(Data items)
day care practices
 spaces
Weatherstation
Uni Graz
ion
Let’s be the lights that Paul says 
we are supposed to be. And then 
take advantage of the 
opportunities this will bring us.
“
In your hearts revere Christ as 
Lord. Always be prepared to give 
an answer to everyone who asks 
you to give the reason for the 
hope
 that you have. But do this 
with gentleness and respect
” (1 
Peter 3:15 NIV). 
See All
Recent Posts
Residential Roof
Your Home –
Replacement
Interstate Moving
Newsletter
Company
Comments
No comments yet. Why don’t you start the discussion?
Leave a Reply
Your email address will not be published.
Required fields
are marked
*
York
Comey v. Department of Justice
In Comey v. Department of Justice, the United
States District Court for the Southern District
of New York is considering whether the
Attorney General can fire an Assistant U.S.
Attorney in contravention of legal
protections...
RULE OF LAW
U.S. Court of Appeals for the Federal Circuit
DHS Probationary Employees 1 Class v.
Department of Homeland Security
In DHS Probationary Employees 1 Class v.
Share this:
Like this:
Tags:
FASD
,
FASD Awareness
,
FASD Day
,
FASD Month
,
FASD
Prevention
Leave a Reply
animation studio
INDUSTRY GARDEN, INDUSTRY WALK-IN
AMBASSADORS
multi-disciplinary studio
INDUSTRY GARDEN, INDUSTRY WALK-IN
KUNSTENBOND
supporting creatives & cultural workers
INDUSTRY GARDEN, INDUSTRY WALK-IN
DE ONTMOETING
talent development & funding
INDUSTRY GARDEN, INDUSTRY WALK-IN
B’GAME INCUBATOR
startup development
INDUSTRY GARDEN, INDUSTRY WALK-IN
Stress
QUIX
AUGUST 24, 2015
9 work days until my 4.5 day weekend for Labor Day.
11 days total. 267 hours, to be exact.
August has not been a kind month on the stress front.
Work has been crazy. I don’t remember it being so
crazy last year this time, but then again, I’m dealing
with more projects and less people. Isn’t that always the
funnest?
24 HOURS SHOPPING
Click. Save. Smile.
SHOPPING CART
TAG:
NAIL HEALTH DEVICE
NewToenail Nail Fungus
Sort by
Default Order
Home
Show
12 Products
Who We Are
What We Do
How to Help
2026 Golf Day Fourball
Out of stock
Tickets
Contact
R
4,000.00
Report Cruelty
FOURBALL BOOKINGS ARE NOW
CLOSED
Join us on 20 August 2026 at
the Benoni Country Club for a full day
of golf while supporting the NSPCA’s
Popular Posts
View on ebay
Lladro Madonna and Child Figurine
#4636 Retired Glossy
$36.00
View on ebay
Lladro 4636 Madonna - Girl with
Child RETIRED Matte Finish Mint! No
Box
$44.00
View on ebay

» Directive: For every record above, print an exact copy.

» Result:
day care practices
 spaces
Weatherstation
Uni Graz
ion
Let’s be the lights that Paul says 
we are supposed to be. And then 
take advantage of the 
opportunities this will bring us.
“
In your hearts revere Christ as 
Lord. Always be prepared to give 
an answer to everyone who asks 
you to give the reason for the 
hope
 that you have. But do this 
with gentleness and respect
” (1 
Peter 3:15 NIV). 
See All
Recent Posts
Residential Roof
Your Home –
Replacement
Interstate Moving
Newsletter
Company
Comments
No comments yet. Why don’t you start the discussion?
Leave a Reply
Your email address will not be published.
Required fields
are marked
*
York
Comey v. Department of Justice
In Comey v. Department of Justice, the United
States District Court for the Southern District
of New York is considering whether the
Attorney General can fire an Assistant U.S.
Attorney in contravention of legal
protections...
RULE OF LAW
U.S. Court of Appeals for the Federal Circuit
DHS Probationary Employees 1 Class v.
Department of Homeland Security
In DHS Probationary Employees 1 Class v.
Share this:
Like this:
Tags:
FASD
,
FASD Awareness
,
FASD Day
,
FASD Month
,
FASD
Prevention
Leave a Reply
animation studio
INDUSTRY GARDEN, INDUSTRY WALK-IN
AMBASSADORS
multi-disciplinary studio
INDUSTRY GARDEN, INDUSTRY WALK-IN
KUNSTENBOND
supporting creatives & cultural workers
INDUSTRY GARDEN, INDUSTRY WALK-IN
DE ONTMOETING
talent development & funding
INDUSTRY GARDEN, INDUSTRY WALK-IN
B’GAME INCUBATOR
startup development
INDUSTRY GARDEN, INDUSTRY WALK-IN
Stress
QUIX
AUGUST 24, 2015
9 work days until my 4.5 day weekend for Labor Day.
11 days total. 267 hours, to be exact.
August has not been a kind month on the stress front.
Work has been crazy. I don’t remember it being so
crazy last year this time, but then again, I’m dealing
with more projects and less people. Isn’t that always the
funnest?
24 HOURS SHOPPING
Click. Save. Smile.
SHOPPING CART
TAG:
NAIL HEALTH DEVICE
NewToenail Nail Fungus
Sort by
Default Order
Home
Show
12 Products
Who We Are
What We Do
How to Help
2026 Golf Day Fourball
Out of stock
Tickets
Contact
R
4,000.00
Report Cruelty
FOURBALL BOOKINGS ARE NOW
CLOSED
Join us on 20 August 2026 at
the Benoni Country Club for a full day
of golf while supporting the NSPCA’s
Popular Posts
View on ebay
Lladro Madonna and Child Figurine
#4636 Retired Glossy
$36.00
View on ebay
Lladro 4636 Madonna - Girl with
Child RETIRED Matte Finish Mint! No
Box
$44.00
View on ebay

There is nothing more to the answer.